What the task asks » Every line of the data must be set down exactly as shown.

- - -

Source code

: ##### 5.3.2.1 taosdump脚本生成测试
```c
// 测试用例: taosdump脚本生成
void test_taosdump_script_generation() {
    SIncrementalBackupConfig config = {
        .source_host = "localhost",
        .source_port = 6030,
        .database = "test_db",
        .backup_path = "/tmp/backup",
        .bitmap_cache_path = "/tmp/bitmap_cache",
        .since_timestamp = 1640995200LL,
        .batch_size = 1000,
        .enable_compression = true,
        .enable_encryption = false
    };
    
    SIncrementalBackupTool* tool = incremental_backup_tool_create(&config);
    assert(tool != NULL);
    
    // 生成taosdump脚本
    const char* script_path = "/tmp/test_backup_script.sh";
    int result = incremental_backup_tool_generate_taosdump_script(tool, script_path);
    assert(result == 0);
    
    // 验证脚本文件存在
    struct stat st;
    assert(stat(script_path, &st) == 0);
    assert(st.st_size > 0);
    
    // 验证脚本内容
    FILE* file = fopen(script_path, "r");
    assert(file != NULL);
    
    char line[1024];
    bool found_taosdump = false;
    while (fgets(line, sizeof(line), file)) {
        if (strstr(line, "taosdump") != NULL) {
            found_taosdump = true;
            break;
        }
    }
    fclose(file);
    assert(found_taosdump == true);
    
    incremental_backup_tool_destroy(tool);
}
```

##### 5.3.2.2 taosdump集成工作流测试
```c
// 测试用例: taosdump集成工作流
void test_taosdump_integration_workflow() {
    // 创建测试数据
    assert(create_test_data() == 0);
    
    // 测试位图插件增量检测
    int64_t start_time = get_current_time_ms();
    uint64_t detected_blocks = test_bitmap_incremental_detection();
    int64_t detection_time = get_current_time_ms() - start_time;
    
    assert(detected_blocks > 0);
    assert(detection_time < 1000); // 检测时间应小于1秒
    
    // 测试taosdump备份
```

- - -

Completed task »
Source code

: ##### 5.3.2.1 taosdump脚本生成测试
```c
// 测试用例: taosdump脚本生成
void test_taosdump_script_generation() {
    SIncrementalBackupConfig config = {
        .source_host = "localhost",
        .source_port = 6030,
        .database = "test_db",
        .backup_path = "/tmp/backup",
        .bitmap_cache_path = "/tmp/bitmap_cache",
        .since_timestamp = 1640995200LL,
        .batch_size = 1000,
        .enable_compression = true,
        .enable_encryption = false
    };
    
    SIncrementalBackupTool* tool = incremental_backup_tool_create(&config);
    assert(tool != NULL);
    
    // 生成taosdump脚本
    const char* script_path = "/tmp/test_backup_script.sh";
    int result = incremental_backup_tool_generate_taosdump_script(tool, script_path);
    assert(result == 0);
    
    // 验证脚本文件存在
    struct stat st;
    assert(stat(script_path, &st) == 0);
    assert(st.st_size > 0);
    
    // 验证脚本内容
    FILE* file = fopen(script_path, "r");
    assert(file != NULL);
    
    char line[1024];
    bool found_taosdump = false;
    while (fgets(line, sizeof(line), file)) {
        if (strstr(line, "taosdump") != NULL) {
            found_taosdump = true;
            break;
        }
    }
    fclose(file);
    assert(found_taosdump == true);
    
    incremental_backup_tool_destroy(tool);
}
```

##### 5.3.2.2 taosdump集成工作流测试
```c
// 测试用例: taosdump集成工作流
void test_taosdump_integration_workflow() {
    // 创建测试数据
    assert(create_test_data() == 0);
    
    // 测试位图插件增量检测
    int64_t start_time = get_current_time_ms();
    uint64_t detected_blocks = test_bitmap_incremental_detection();
    int64_t detection_time = get_current_time_ms() - start_time;
    
    assert(detected_blocks > 0);
    assert(detection_time < 1000); // 检测时间应小于1秒
    
    // 测试taosdump备份
```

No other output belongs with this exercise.